“If you asked me how it began, I could truthfully say that the first time, it was an accident…”
– L.S Hilton, Maestra
By day Judith Rashleigh is a put-upon assistant at a London auction house.
By night she’s a hostess in one of the capital’s unsavoury bars. Desperate to make something of herself, Judith knows she has to play the game. She’s learned to dress, speak and act in the interests of men. She’s learned to be a good girl. But after uncovering a dark secret at the heart of the art world, Judith is fired and her dreams of a better life are torn apart. So she turns to a long-neglected friend. A friend that kept her chin up and back straight through every past slight. A friend that a good girl like her shouldn’t have: Rage.
Well… I’m not sure I know where to begin! I requested a copy of Maestra by L.S. Hilton from Allen and Unwin on the recommendation of a work colleague. She didn’t say much about it, only that she thought it could be the next big thing. At the time, she seemed quite vague in her description of the book and now I see why! I was expecting just the usual type of thriller as it is quite a popular genre right now. However, what appears to set this one apart from the rest is the rather explicit sex scenes – think Gone Girl meets Fifty Shades of Grey. Now, I don’t like either of these books so it was an interesting story for me to read…

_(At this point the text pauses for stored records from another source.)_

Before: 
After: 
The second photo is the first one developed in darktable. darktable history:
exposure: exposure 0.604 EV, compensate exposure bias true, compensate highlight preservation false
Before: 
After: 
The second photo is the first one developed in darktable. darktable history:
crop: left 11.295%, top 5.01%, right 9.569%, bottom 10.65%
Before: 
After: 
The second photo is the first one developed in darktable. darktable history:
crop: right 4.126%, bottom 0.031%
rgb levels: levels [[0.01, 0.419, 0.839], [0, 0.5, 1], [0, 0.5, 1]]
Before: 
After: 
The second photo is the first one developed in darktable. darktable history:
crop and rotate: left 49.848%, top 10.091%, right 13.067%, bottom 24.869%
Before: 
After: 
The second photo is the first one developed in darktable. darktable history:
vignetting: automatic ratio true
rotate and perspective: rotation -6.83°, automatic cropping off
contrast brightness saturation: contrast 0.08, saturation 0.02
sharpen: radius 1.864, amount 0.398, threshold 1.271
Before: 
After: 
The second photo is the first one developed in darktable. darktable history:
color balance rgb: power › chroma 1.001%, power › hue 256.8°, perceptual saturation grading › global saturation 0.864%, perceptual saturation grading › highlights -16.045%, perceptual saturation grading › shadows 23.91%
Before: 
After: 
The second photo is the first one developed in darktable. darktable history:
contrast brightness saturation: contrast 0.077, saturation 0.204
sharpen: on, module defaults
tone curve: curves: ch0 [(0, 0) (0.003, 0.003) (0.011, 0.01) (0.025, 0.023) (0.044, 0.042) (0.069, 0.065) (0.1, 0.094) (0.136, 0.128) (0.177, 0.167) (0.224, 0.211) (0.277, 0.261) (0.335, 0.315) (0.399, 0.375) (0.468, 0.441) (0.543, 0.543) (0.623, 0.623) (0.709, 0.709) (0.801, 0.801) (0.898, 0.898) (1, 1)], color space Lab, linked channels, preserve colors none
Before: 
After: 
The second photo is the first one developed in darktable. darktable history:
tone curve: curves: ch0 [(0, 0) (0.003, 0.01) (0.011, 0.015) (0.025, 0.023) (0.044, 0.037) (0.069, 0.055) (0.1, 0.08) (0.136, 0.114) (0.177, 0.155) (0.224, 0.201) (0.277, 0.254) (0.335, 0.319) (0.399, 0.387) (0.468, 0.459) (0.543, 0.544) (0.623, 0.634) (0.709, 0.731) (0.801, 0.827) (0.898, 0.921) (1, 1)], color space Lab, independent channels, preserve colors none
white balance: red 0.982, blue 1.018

Judith Rashleigh is a seemingly quite young lady who works as a junior art expert in a London auction house. However, she leads a double life, playing hostess in a seedy bar after hours. Judith is a woman who knows what she wants, learning to walk and talk among the rich and famous. When she discovers a conspiracy within the auction house involving a rather famous painting, she loses her job and then decides to play mistress to one of her clients from the bar. When that takes a deadly turn, Judith finds herself in a dangerous position and chooses to play the game through to the end. Maestra is a book of art, sex and lies and being the first in a trilogy, I will be very interested to see where it goes from here!
After I finished the book, I went hunting for some reviews to see what others thought. Like most controversial books, the opinions are divided and strong. I have a feeling I sit somewhere in between. Hilton’s sociopathic heroine is a little more like a homicidal opportunist; she lacks the complex plotting shown by characters in other popular thrillers. Judith isn’t a likable character however she is certainly interesting. She is shallow, selfish and behaves very badly; she allows herself to be treated as an object in a wealthy man’s world. Now, this very backwards treatment of women may be purposely done… Judith’s art heroine is Artemisia Gentileschi who painted the piece ‘Judith Slaying Holofernes’ which was completed after a long-winded rape case in the 1600’s. It is said that Artemisia painted graphic depictions of violence as a cathartic and symbolic attempt to deal with the pain of what happened to her. The painting names above above depicts a powerful woman extracting revenge on a male. Judith’s behaviour – a mirror of the misogynistic wealthy white male – becomes violent as her rage over her prior treatment comes bubbling to the surface.
Judith’s character appears to have been comprised of the seven deadly sins; pride, envy, gluttony, lust, anger, greed and sloth all feature as she travels from one elite tourist attraction to the next, shopping, fornicating and killing people as she goes. As for the sex, it is graphic – and at times crude – however that’s what gets people talking! I found that the sex scenes – and killings – became quite repetitive towards the end with a sense that they had to occur. For me, the best parts of the story were the ones exploring and discussing art and its history. It is these sections where Hilton comes across most confident in her writing. I found it to be engaging and well researched and I really loved the comparisons between the art and what was happening in the story. I could have read a whole other book with just these parts.
Overall, it’s not a bad read. I found the writing to be engaging, even if when the content became repetitive and the tone of the book remained consistent. Maestra isn’t quite what I like to read however I can definitely see the appeal and I know there will be readers for whom this will suit to a tee!
AUTHOR: L.S Hilton
PUBLISHER: Allen and Unwin
PUB DATE: March 2016
Thank you to Allen and Unwin for sending me a reading copy in exchange for an honest review!